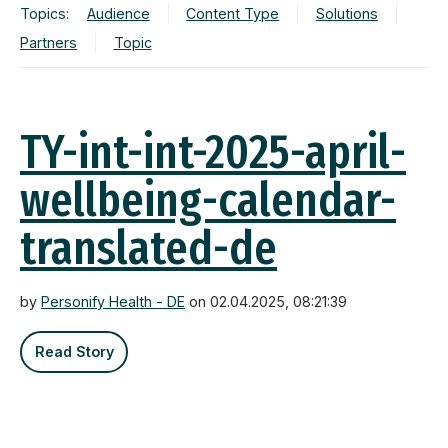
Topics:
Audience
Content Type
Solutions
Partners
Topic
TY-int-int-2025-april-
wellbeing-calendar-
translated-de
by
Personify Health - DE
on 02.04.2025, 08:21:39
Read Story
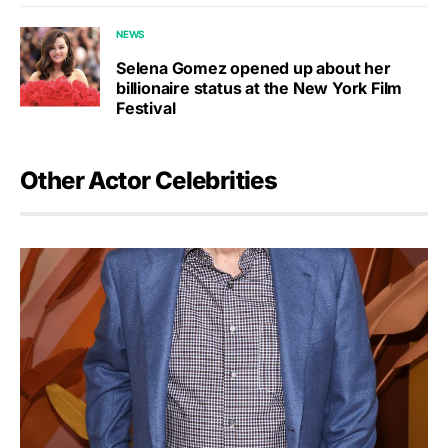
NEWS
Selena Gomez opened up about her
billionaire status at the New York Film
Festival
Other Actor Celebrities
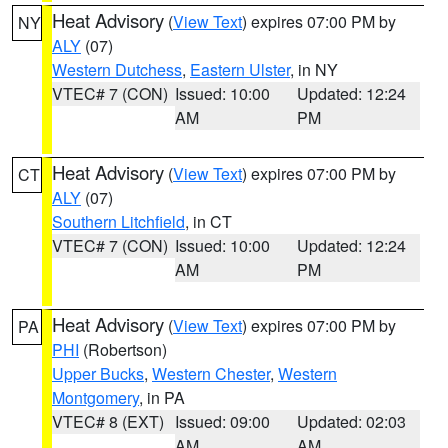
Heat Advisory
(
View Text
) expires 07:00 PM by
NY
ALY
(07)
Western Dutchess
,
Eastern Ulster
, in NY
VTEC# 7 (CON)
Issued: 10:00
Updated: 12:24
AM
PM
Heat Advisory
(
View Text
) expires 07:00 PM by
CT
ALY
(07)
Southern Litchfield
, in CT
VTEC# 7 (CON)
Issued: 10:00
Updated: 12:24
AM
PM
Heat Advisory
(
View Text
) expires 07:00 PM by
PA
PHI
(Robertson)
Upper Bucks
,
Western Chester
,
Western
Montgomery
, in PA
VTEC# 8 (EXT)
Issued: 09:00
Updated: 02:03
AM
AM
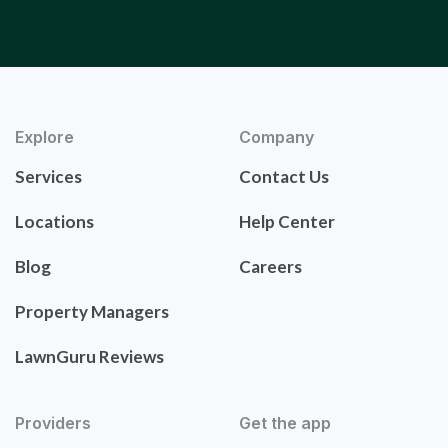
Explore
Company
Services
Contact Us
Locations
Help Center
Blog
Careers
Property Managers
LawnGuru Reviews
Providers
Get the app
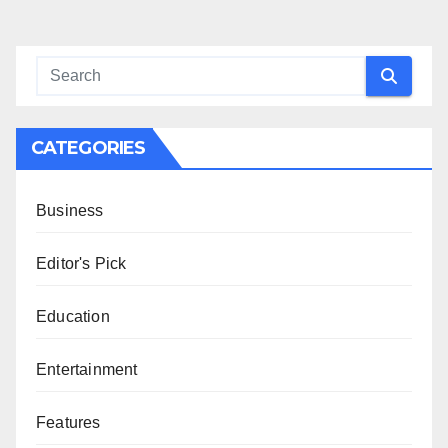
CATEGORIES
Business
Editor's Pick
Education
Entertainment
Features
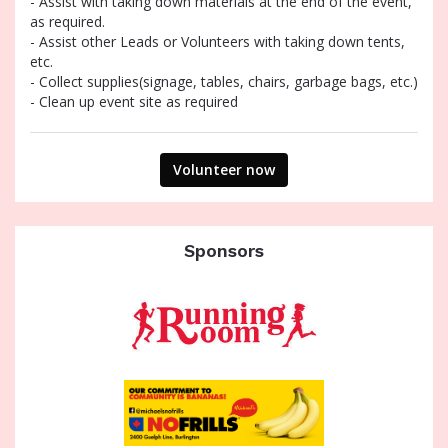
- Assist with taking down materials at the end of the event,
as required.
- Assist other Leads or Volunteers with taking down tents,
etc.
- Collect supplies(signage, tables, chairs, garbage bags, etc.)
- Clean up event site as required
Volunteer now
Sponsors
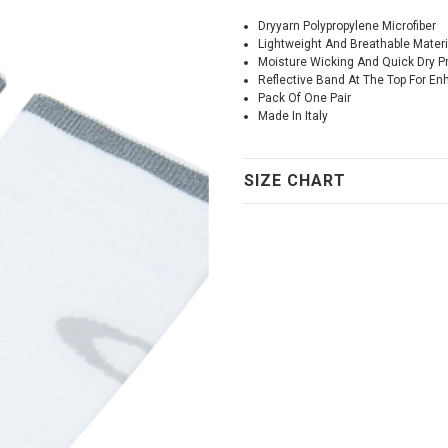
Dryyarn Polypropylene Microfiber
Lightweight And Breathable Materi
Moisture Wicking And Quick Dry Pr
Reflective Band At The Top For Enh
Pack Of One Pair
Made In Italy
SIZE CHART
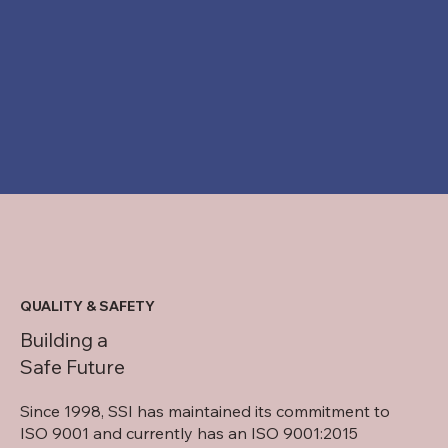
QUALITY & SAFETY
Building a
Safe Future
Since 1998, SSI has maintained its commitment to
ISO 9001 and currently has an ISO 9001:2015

★ ★ ★ ★ ★

◆ **Work instruction**
Go through the listing above and write it out again exactly, dropping the pictures.

◆ **Result below**
Topics:
Audience
Content Type
Solutions
Partners
Topic
TY-int-int-2025-april-
wellbeing-calendar-
translated-de
by
Personify Health - DE
on 02.04.2025, 08:21:39
Read Story
NEWS
Selena Gomez opened up about her
billionaire status at the New York Film
Festival
Other Actor Celebrities
Heat Advisory
(
View Text
) expires 07:00 PM by
NY
ALY
(07)
Western Dutchess
,
Eastern Ulster
, in NY
VTEC# 7 (CON)
Issued: 10:00
Updated: 12:24
AM
PM
Heat Advisory
(
View Text
) expires 07:00 PM by
CT
ALY
(07)
Southern Litchfield
, in CT
VTEC# 7 (CON)
Issued: 10:00
Updated: 12:24
AM
PM
Heat Advisory
(
View Text
) expires 07:00 PM by
PA
PHI
(Robertson)
Upper Bucks
,
Western Chester
,
Western
Montgomery
, in PA
VTEC# 8 (EXT)
Issued: 09:00
Updated: 02:03
AM
AM
Explore
Company
Services
Contact Us
Locations
Help Center
Blog
Careers
Property Managers
LawnGuru Reviews
Providers
Get the app
CATEGORIES
Business
Editor's Pick
Education
Entertainment
Features
- Assist with taking down materials at the end of the event,
as required.
- Assist other Leads or Volunteers with taking down tents,
etc.
- Collect supplies(signage, tables, chairs, garbage bags, etc.)
- Clean up event site as required
Volunteer now
Sponsors
Dryyarn Polypropylene Microfiber
Lightweight And Breathable Materi
Moisture Wicking And Quick Dry Pr
Reflective Band At The Top For Enh
Pack Of One Pair
Made In Italy
SIZE CHART
QUALITY & SAFETY
Building a
Safe Future
Since 1998, SSI has maintained its commitment to
ISO 9001 and currently has an ISO 9001:2015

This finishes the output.